The Europa lander work is in its infancy. This is a Science Definition Team report that, as this JPL news release explains, is a routine part of any mission, used to work out the feasibility and scientific value of the concept. The team’s report, involving 21 scientists, was submitted to NASA on February 7. Its goals: To characterize the surface and subsurface of the Jovian moon, supporting future robotic exploration; to assess the habitability of the moon by analyzing its surface; and — the primary goal — to search for evidence of life.
We haven’t developed a full-blown life detection strategy since the days of the Viking landers on Mars, so it’s heartening to see the emergence of a document that makes recommendations on the scientific instruments required and analyzes the systems needed for landing here. We need to get a payload onto the surface without benefit of heat shields or parachutes, given the lack of an atmosphere, and it’s hard to see how this could be done with missions like the current multiple flyby mission scheduled for launch in the 2020s.

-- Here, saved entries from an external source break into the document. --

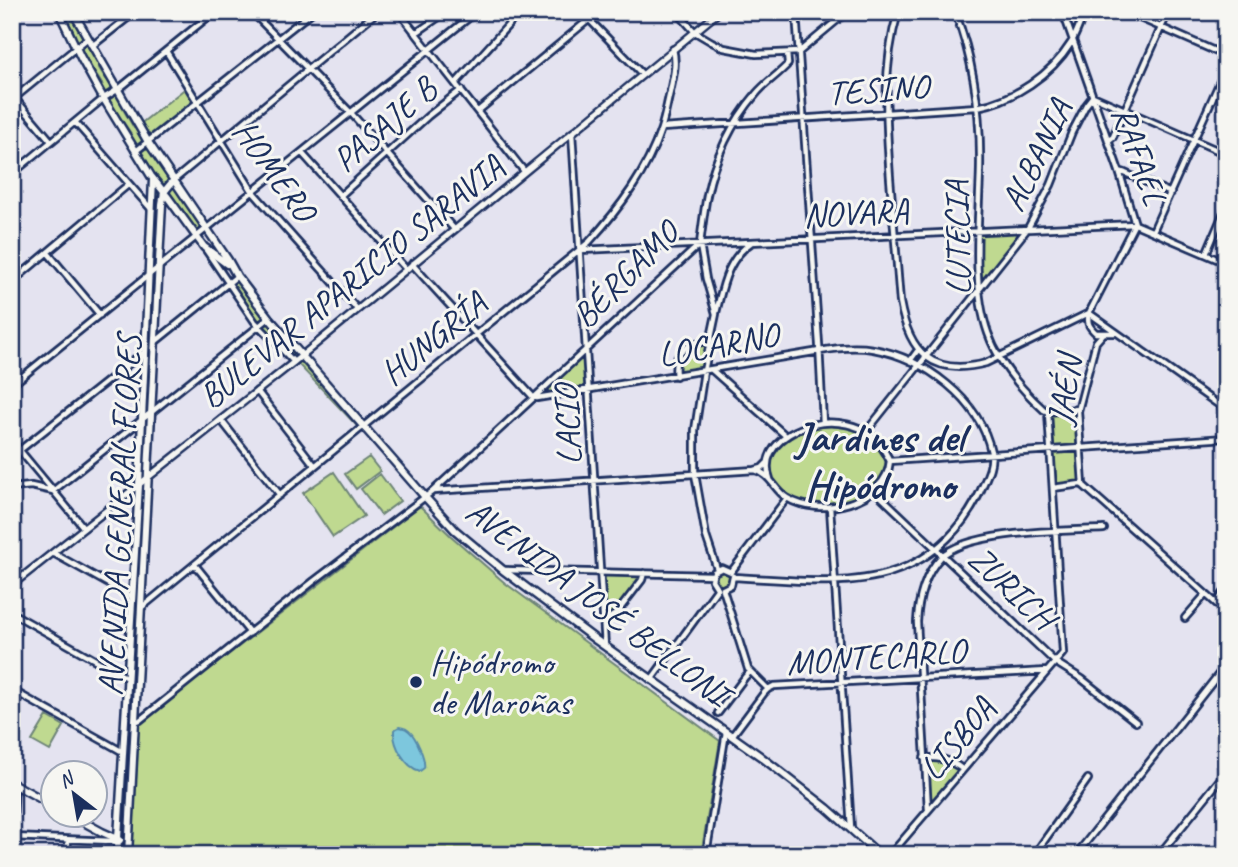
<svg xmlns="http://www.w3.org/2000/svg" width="1238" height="867" font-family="Caveat,sans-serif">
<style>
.green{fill:#bfd990;stroke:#6d8477;stroke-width:2}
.water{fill:#7dc7dd;stroke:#568aaa;stroke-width:2}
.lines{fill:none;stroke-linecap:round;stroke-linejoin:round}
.minor-casing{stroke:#1b2f5e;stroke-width:10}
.tertiary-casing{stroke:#1b2f5e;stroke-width:10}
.secondary-casing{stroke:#1b2f5e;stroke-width:11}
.minor{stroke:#f6f6f2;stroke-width:4.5}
.tertiary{stroke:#f6f6f2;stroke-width:5}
.secondary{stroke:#f6f6f2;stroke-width:6}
.poi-dot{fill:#1b2f5e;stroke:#f6f6f2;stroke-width:2.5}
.labels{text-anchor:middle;stroke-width:6;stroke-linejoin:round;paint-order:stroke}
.street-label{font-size:35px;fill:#1b2f5e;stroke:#f6f6f2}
.poi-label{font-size:35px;fill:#1b2f5e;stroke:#f6f6f2;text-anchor:start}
.district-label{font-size:42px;font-weight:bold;fill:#1b2f5e;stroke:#f6f6f2}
</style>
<rect width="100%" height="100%" fill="#e4e3f0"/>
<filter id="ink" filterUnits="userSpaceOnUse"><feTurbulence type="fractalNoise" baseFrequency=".0143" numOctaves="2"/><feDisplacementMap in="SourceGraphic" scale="14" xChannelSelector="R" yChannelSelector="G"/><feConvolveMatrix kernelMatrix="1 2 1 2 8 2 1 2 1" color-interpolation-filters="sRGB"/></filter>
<g filter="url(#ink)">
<!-- green -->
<path class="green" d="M60 12H70L84 36 79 43 77 44 72 36 75 35 70 25 66 24Z
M86 42 88 43 103 68H99L106 79 110 80 114 86 113 88 105 94 98 84H102L92 69 89 68 80 51 79 46Z
M187 87 193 99V103L148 137 139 125Z
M115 93H117L126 108 123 109 134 128H138L145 140 137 148 127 132H130C122 120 114 111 107 99Z
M147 146 149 148 168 179 164 187 161 186 139 153 143 148Z
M173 186H174L201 226 200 231 197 233 167 192Z
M156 187 161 192 159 200 154 267 152 265Z
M1015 231 1017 232 1019 236 987 278H982L978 238 980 234Z
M154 275 155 278 148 411 146 412 144 410 151 277Z
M233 281H236L263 317 261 321 255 320 231 283Z
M267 322 296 355 294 359 262 327Z
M703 343 705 345 707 349 702 368 679 371C672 354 689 348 703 343Z
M579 358 584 360 586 385 584 388 547 394 545 389Z
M299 360 356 423 357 426 297 363Z
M1072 411 1076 414 1078 445 1055 448 1052 446 1050 417 1052 414Z
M824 424C834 425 846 425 856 429 907 452 885 493 840 503 823 507 804 506 788 496 760 479 765 448 793 434 803 429 813 427 824 424Z
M1077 451 1080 483 1055 486 1053 453Z
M369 457 380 471 356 489 345 474Z
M334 472 364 516 333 537 303 493Z
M380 474 400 501 381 515 361 489Z
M141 486 144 487 138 596 133 637Z
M420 506 451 536 505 583 720 741 701 855H132L139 724Z
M714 579a8 8 0 1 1 16 0a8 8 0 1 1-16 0Z
M606 574 638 575 641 578 613 614 609 616 605 610 603 577Z
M47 716 64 726 50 751 32 741Z
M931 760C941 760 952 763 958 771L935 800 930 798 929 795 927 765Z"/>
<!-- water -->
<path class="water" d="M399 727C403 728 405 727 409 731 416 737 426 759 424 768L420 771C405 767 393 745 394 730Z"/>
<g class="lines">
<!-- minor casing -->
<g class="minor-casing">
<path id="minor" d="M252 12 351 113 454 229
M399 12 524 171
M582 12 642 74
M677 12 695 32 712 42 724 48 756 54 799 52 847 12
M796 12 819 344 823 423
M898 12C882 66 886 123 890 178 893 219 897 261 900 302 909 353 933 377 986 363L1089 313
M955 12C974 61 981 117 980 169 979 220 971 285 988 333 998 362 1021 389 1044 410L1048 412 1078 409
M1063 12 1119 171 1135 224
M1126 12 1226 56
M414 32 419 31 446 12
M92 46 135 12
M166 51 253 192 357 309
M456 83 520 12
M12 95 51 141
M12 100 88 38
M478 111 598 12
M75 122 152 210
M662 128 977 107C1014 100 1051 75 1071 43 1077 33 1080 22 1085 12
M572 133 605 646
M1108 141 1113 137 1168 12
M136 151 312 12
M302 153 406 269
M1119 171 1125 173 1171 193
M12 174 104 98 120 88 214 12
M173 181 377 12
M340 196 428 116 461 90
M1153 231 1226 68
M700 245 706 279 716 314 704 371 695 430V474L706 536 717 569
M206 250 255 322 294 362
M581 250 1135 224 1226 263
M48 253 100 315
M1206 254 1226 207
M412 264 533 397 537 398 820 351C837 348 855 346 873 349 924 358 980 399 991 452 993 463 988 474 984 483 967 525 936 558 892 572 846 588 781 579 733 577
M12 282 129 184
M716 313C723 285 727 259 752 242
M1089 313 1226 410
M1115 333H1096C1088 326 1087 322 1089 313L1134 225
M155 342 237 276
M910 361 918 350
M712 370 786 436
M676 376C672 351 689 342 711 341
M12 385 476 12
M257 391 315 466
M221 420 280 495
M866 432 1028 228 1051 185 1072 132 1086 105 1093 96 1226 154
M12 441 84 528
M20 450 145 351
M890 461 1226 438
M755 470C771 474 774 490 787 498 819 518 886 504 890 461 885 451 879 441 870 434 857 425 838 421 822 423 795 426 758 447 770 479
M1083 485 1078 411 1096 342 1103 334
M12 488 31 486 53 491 269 318
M1053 488 1081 484 1084 486 1226 612
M874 490 1055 662 1082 679 1136 722
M433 491 755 470 762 468 767 463
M830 507 851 828
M53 553 132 597
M195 565 250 633
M503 570 712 575
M731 572 787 498
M717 588 712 580 714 572 722 568 731 572
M723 589 748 669 768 689
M723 589 731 585 733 576
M1216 603 1226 590
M141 608 589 242C620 208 647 172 661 129 665 117 667 104 670 92 673 77 677 64 673 49
M12 613 127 678
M1185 618 1206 594
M604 621 616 614 642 580 644 573
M651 680 718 588
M12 690 123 752
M718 713 745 677 750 672
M135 722 140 720 314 581 433 491 700 244C702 228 704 211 707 195 714 159 732 122 756 94 766 82 778 75 788 64L787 53
M732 736 764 693 768 689 774 686 1047 671
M924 758C940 757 950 760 962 769
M928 809 917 622C918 600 925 573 941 557 969 530 1065 531 1104 529
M12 837 112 841 118 843
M12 840 15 785
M67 855 68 840
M706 855 726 732
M890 855 1063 653 1048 412
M1034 855 1088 779
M1076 855 1226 665"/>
</g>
<!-- tertiary casing -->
<g class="tertiary-casing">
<path id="tertiary" d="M12 585 294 362 719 12
M1159 855 1226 772"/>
</g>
<!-- secondary casing -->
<g class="secondary-casing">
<path id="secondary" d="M59 12 81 58 102 96 151 176 167 196 204 247 227 264
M73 12 148 142 228 260 237 276 269 318 425 497 455 530 503 570 596 640 760 756 827 808 880 855
M12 783 52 805
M69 814 102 832 120 840
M117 855 139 485 153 179
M128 855 162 204 164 192 173 181"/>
</g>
<!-- minor -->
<use href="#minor" class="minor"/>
<!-- tertiary -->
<use href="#tertiary" class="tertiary"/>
<!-- secondary -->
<use href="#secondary" class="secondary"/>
</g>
</g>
<!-- markers -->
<circle class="poi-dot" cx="416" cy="682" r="7"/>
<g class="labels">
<!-- street labels -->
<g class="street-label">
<text transform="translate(878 89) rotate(-4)" y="12">TESINO</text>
<text transform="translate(384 124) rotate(-41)" y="12">PASAJE B</text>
<text transform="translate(1036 155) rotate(-64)" y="12">ALBANIA</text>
<text transform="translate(1140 155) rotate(70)" y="12">RAFAEL</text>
<text transform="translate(275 170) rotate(54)" y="12">HOMERO</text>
<text transform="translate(856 212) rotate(-3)" y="12">NOVARA</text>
<text transform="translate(957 238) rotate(-91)" y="12">LUTECIA</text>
<text transform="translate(625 274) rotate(-45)" y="12">BÉRGAMO</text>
<text transform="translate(351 281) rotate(-39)" y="12">BULEVAR APARICIO SARAVIA</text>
<text transform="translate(433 338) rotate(-39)" y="12">HUNGRÍA</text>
<text transform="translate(718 344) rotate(-10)" y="12">LOCARNO</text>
<text transform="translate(1064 390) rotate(-81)" y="12">JAÉN</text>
<text transform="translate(567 425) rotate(-93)" y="12">LACIO</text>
<text transform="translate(119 515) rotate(-87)" y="12">AVENIDA GENERAL FLORES</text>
<text transform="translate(1012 587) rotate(43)" y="12">ZURICH</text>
<text transform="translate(598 602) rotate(37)" y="12">AVENIDA JOSÉ BELLONI</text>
<text transform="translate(876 656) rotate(-4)" y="12">MONTECARLO</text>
<text transform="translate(957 738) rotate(-50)" y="12">LISBOA</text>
</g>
<!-- poi labels -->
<g class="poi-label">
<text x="430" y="674">Hipódromo<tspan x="430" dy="40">de Maroñas</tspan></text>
</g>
<!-- district labels -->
<g class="district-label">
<text x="880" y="451">Jardines del<tspan x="880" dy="48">Hipódromo</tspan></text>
</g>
</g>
<!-- margin -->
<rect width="1238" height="867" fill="none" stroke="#f6f6f2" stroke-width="42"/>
<rect x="21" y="21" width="1196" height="825" fill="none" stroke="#1b2f5e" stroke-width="2.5" filter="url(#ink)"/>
<!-- north arrow -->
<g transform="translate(74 794) rotate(329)"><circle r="33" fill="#f6f6f2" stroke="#9ea6b7" stroke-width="2"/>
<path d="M0-5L12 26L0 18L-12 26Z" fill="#1b2f5e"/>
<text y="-10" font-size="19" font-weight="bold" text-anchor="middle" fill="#1b2f5e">N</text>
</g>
</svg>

That mission is separate from the concept lander now being considered, but it gives food for thought. Flybys, of which the former mission includes at least 45, will be profoundly useful in imaging the moon’s surface at high resolution and investigating its composition. But multiple high-speed flybys make it challenging to slow a lander for safe arrival on the surface. The lander report, therefore, takes a different route, using gravity assists within the Jovian system — at Callisto and Ganymede — to reduce velocity relative to Europa. From the report:
The first Europa gravity assist would mark the beginning of the final mission phase before landing, and the spacecraft would now be exposed to much higher daily radiation doses than before. The first Europa gravity assist would be designed to insert the spacecraft into a Europa-resonant orbit, and ΔV-leveraging maneuvers would further reduce the spacecraft’s velocity relative to Europa (Campagnola and Russell, 2010). This velocity reduction would make the low-energy (or three-body) regime accessible to the spacecraft, in which the gravitational interplay of Europa and Jupiter would enable the carrier to reside in the vicinity of Europa for the full duration of the surface mission. This final part of the tour trajectory, from first Europa flyby to landing, would take approximately one month and would set up the lander delivery to a 5 km periapsis altitude at a target state relative to the landing site.
Image: Example tour trajectory showing a Jupiter arrival and transition to Europa. Credit: Figure 10.5 of the SDT report.
After that, we have deorbit and landing, as pictured below.
Image: Deorbit, descent and landing sequence showing the final stages before touchdown on Europa’s surface. Credit: Figure 10.6 from the SDT report.
This is tricky business, using tethers to lower the lander from the descent stage in a ‘sky crane’ configuration before touchdown, with the descent stage impacting at a safe distance from the lander:
Prior to touchdown, the lander stabilizers would be deployed. As the lander is set onto the terrain, the stabilizer legs would contract as needed to both maintain contact with the ground and enable the lander body to remain flat. Contact of the lander body with the surface would trigger release of the bridle. The stabilizers would then be locked in position to yield a stable lander configuration for science operations.
The Europa lander report will be discussed at two upcoming meetings designed to get feedback from the scientific community. The first, on March 19, occurs at the 2017 Lunar and Planetary Science Conference in Texas. The second, on April 23, will take place at the Astrobiology Science Conference (AbSciCon) in Arizona. As early in the game as this is, The Europa Lander Study 2016 Report (JPL D-97667) makes for absorbing reading, and I recommend downloading and reading it on a tablet for convenience.